Машинально она открыла конверт и запнулась на первой же строке.
«Дорогой Самоша» – было написано Сандрочкиной рукой. Никто его так не называл. Старшие звали его Самоней, младшие – Самуилом Яковлевичем.
«Ты оказался гораздо более сообразительным, чем я предполагала, – читала Медея. – Дело обстоит именно так, но из этого ровно ничего не следует, и лучше было бы, чтобы ты сразу же о своем открытии и забыл навсегда. Мы с сестрой полные противоположности, она святая, а я трижды свинья. Но лучше я умру, чем она узнает, кто отец этого ребенка. Поэтому умоляю: письмо это немедленно уничтожь. Девочка исключительно моя, только моя, и не думай, пожалуйста, что у тебя ребенок, это просто одна из многих Медеиных племянниц. Девочка отличная. Рыженькая, улыбается. Кажется, будет очень веселая, и, надеюсь, она не будет на тебя похожа – в том смысле, что эта тайна останется между нами двумя. За деньги спасибо. Они не были лишними, но, честно говоря, я не знаю, хочу ли я получать от тебя помощь. Самое главное, чтобы сестре ничего не пришло в голову. А то у меня и так угрызения совести, а уж что со мной будет, если она что-нибудь узнает?
А с ней? Будь здоров и весел, Самоша. Сандра».
Медея читала письмо стоя, очень медленно, прочла дважды. Да, да. Они часто ходили в бухты в то лето, Александра и Самуил. И колечко свое девичье она потеряла в то лето.
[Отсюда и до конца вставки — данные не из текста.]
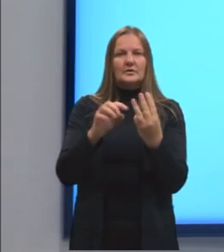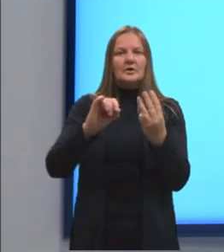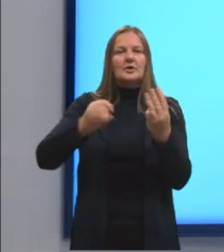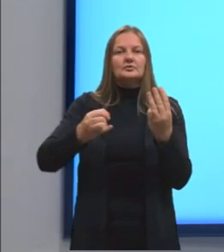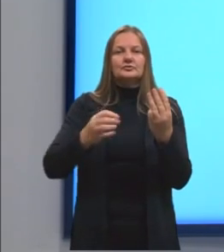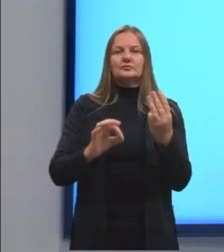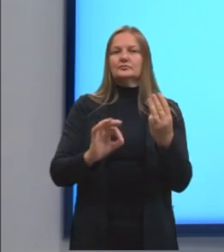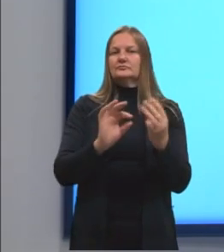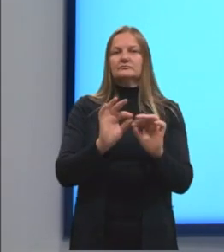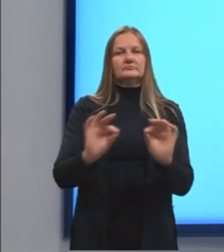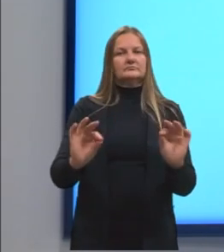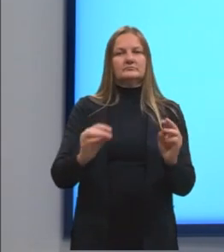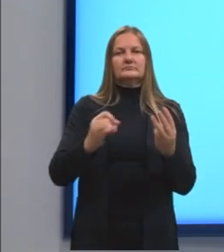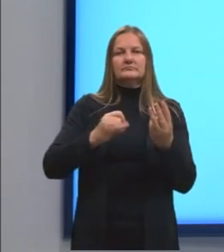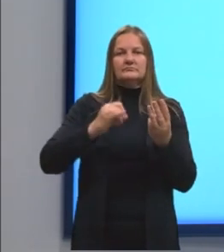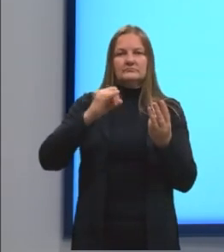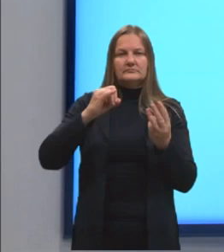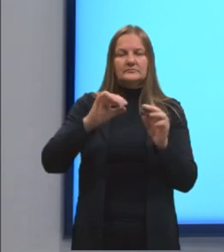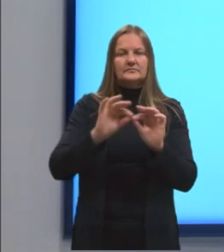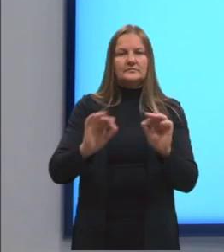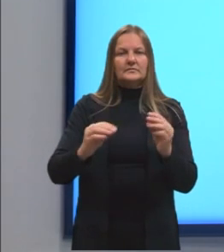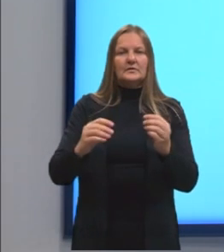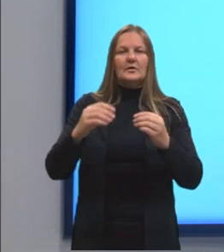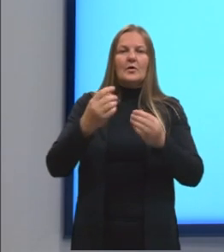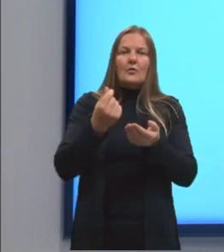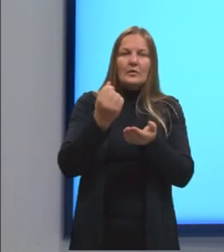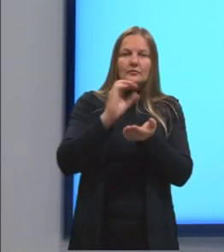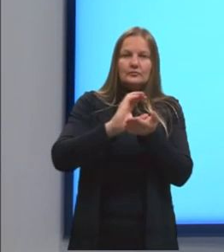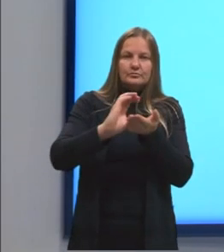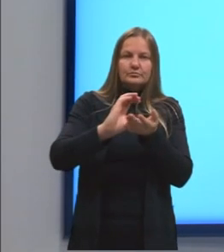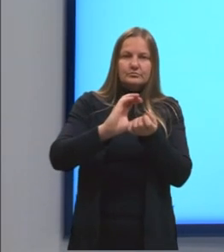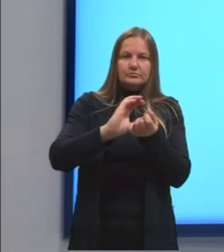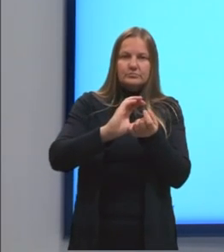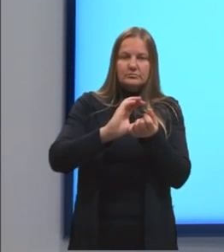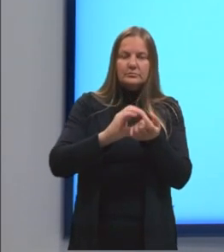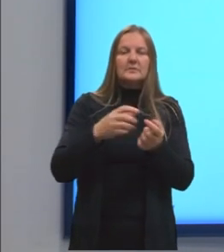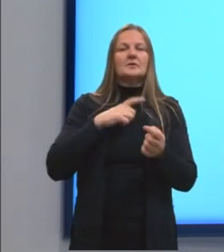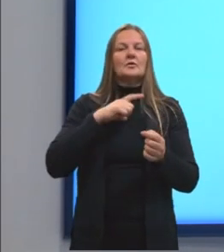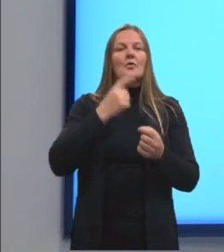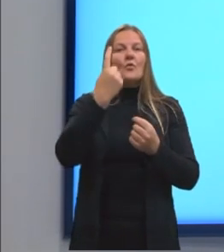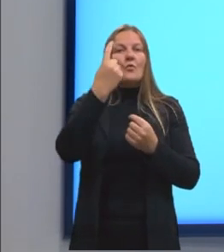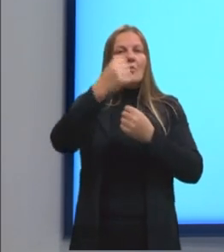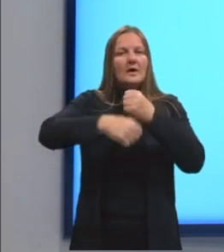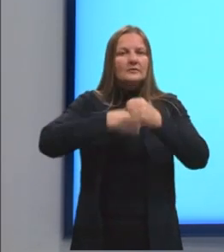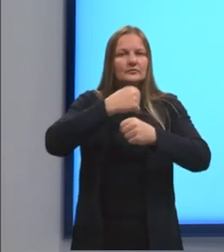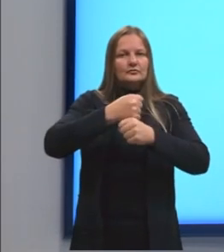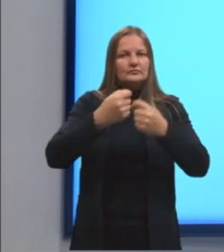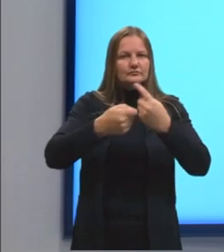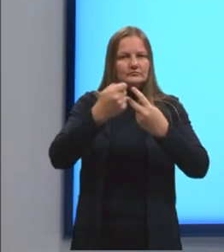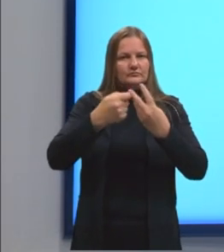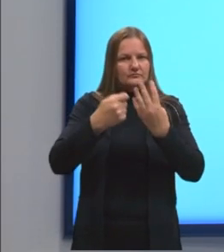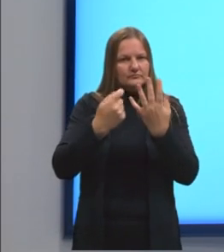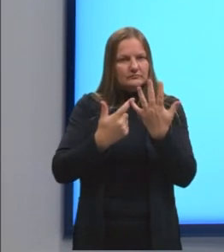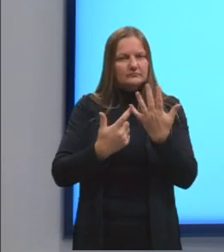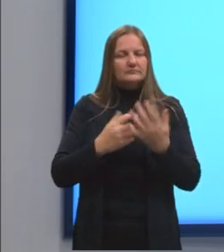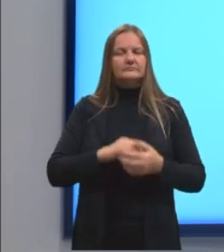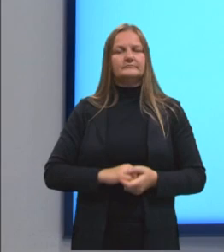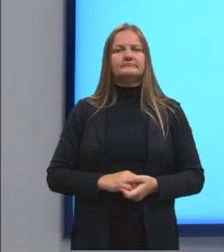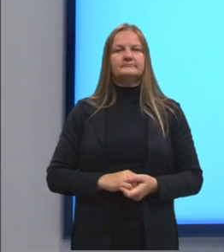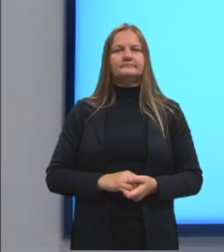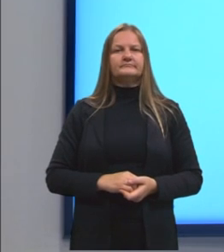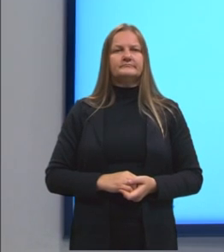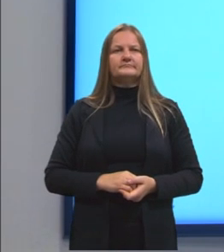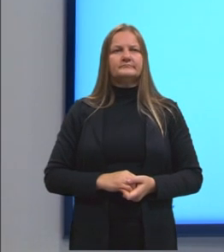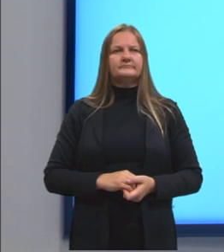simples, juros simples sobre o valor a ser financiado, e a duração é de um ano. Aqui,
Потом Медея села в кресло. Неведомая прежде душевная тьма накатилась на нее. До позднего вечера просидела она, не меняя позы. Потом встала и начала собираться в дорогу. Спать в ту ночь она не ложилась.
Наутро она стояла на автобусной остановке, в аккуратно повязанной черной шали, с большим рюкзаком и самодельной кошелкой в руке. На дне кошелки, в старинной ковровой сумочке, лежало заявление об отпуске, которое она решила отправить с дороги, документы, деньги и злополучное письмо. Первым же автобусом она уехала в Феодосию.